Karellen reveals the truth: the Overlords were sent by a higher power, which they call the Overmind, to act as "midwives" to the birth of the next stage of human existence. The Overlords were sent because mankind had started to scientifically examine phenomena such as telepathy and extra-sensory perception. If they succeeded in discovering these secrets, Karellen says, they would have become "a telepathic cancer" that would have spread throughout the universe.
But more significantly, Karellen tells the people of Earth that the minds of the Overlords themselves have reached the end of their development. The same is true of humans in their present form, but humans are capable of making the leap to the "next stage." This stage is to join the Overmind, the entity that the Overlords serve. The Overlords believe the Overmind is trying to grow and "increase its awareness in the universe." The change will be swift, in a few years, and destructive. Karellen tells the adults of Earth that "all the hopes and dreams of your race are ended now." The Overlords will soon round up all the children and take them to a protected part of Earth. Karellen can only give the remaining humans only one consolation: that long after the Overlords are forgotten, a part of the human race will still exist—and for that, the Overlords envy humans.
Jeffrey and Jennifer are taken away from the Greggsons. The same happens with children all over the world. The adults who are left either spend their last remaining days traveling the world, or they commit suicide. The people of New Athens decide to annihilate their island with a nuclear explosion, and George and Jean are there when it explodes, in each other's arms.

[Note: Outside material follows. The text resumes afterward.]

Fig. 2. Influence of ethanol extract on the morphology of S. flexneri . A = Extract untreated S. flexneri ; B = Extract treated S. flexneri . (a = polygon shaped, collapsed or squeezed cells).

The truth is revealed: the children of Earth are no longer the children of humanity. They are destined to move beyond their bodies and lose their individuality in the entity called the Overmind. Here, the line between science and myth begins to blur. Author Arthur C. Clarke has confronted the reader with a creature so omnipotent, so amorphous, and so transcendental, that it is basically a form of God. The Overlords' similarity to Satan and his rebel angels becomes even more obvious here, where they are forever denied the divine presence of joining the Overmind. Though they feverishly work to understand the Overmind better, they have no choice but to serve its needs. These chapters are unquestionably depressing. Karellen's reassurances that humanity has given birth to "something wonderful" seem like cold comfort for the eradication of mankind as it once was. The nuclear death of George and Jean is tragic, if somewhat melodramatic.
These chapters also reveal the mythic framework upon which Clarke has hung a science fiction premise. In a way, Childhood's End is nothing less than a depiction of Armageddon. The Devil, or the Antichrist, arrives in the form of the Overlords. The Overlords actually end strife and conflict, rather than bringing it, but they also herald the end of humanity. The screeching of their ships in the atmosphere is the metaphoric call of the trumpet to Judgment Day. But the only people worthy of joining God, or the Overmind, are the children. Clarke has created a science fiction version of Armageddon, with both God and Satan as aliens, and the humans that join "God" are part of an evolutionary development away from Homo sapiens.